While the music and cinematography of play on the field tend to glamorize the game, coach Gary Gaines (Billy Bob Thornton) subtlety makes his way through a minefield of rabid fans who control the fate of his career. Thornton does not play coach Gaines like Al Pacino does in Any Given Sunday – over the top and then some. Instead, we get glimpses of coach Gaines as one who is just as in awe as we the viewers are of the overly passionate adults who live and die by the play of their local high school football team. He can be as intense as any coach on the field, sometimes caving into the pressures he can’t help but feel as every moment of the fall season is filled with expectations of winning the state football championship.

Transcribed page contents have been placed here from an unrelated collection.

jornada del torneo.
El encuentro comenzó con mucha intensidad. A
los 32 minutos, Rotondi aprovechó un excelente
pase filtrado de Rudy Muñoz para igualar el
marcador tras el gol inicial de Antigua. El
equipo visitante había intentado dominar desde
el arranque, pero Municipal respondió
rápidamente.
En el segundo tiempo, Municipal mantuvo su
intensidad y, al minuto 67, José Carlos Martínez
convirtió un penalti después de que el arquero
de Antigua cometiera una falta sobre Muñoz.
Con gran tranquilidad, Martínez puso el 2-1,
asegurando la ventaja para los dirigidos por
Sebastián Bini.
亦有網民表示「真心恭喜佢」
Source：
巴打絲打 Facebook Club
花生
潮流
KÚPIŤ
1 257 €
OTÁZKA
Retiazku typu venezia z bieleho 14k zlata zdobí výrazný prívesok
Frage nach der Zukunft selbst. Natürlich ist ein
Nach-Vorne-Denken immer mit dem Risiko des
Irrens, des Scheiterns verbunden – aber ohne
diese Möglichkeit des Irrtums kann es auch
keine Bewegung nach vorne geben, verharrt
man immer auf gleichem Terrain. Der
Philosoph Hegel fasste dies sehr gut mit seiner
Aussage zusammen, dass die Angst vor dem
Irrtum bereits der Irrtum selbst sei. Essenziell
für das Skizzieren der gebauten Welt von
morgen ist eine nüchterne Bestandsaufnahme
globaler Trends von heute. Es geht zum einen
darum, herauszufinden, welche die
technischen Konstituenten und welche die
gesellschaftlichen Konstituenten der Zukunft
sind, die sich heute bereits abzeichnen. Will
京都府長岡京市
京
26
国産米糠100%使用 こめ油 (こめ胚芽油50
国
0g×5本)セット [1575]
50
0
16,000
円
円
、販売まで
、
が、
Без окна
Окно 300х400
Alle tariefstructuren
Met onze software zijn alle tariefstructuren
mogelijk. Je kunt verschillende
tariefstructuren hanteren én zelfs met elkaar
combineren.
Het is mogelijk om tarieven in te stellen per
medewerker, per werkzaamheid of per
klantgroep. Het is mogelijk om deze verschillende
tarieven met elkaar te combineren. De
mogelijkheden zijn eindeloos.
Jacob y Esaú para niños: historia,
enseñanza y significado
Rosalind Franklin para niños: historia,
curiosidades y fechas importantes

The parents or guardians of the players we get to spend any time with are dysfunctional. A father who lives in the past through his son and leads to constant abuse as a result. A mother in poverty who is incapable of caring for her son. All her hopes are in the son getting a scholarship to college. An uncle who plays the role of part guardian, part Don King to his nephew, the superstar of the team. And while we see dysfunction abounding in these relationships in addition to the misplaced heightened importance of football across the town, the film never gets quite close enough to any of the people. It’s almost as if the director, Peter Berg, is satisfied with giving us a glimpse at the personal. His focus seems to be more on capturing the feeling of being wrapped up in this alternate world where a loss by the local high school football team means people post “for sale” signs in front of the coach’s home. And Berg does an excellent job of that. The music, the cinematography and overall tone of the film never let you forget just how insanely important every moment, big or small, is in the high stakes game of Texas high school football. It would have been even better if we got to know some of these characters a bit more. The dialogue is sparse throughout the film, minus typical locker room speeches. It grows even sparser in the second half, where it seems we’re watching a music video as much as a movie about real people.
Friday Night Lights fails at telling a complete story with characters we can connect with at a deeper level but succeeds in capturing the insanity that can be sports. In that way it’s a rare sports movie. A pleasant surprise.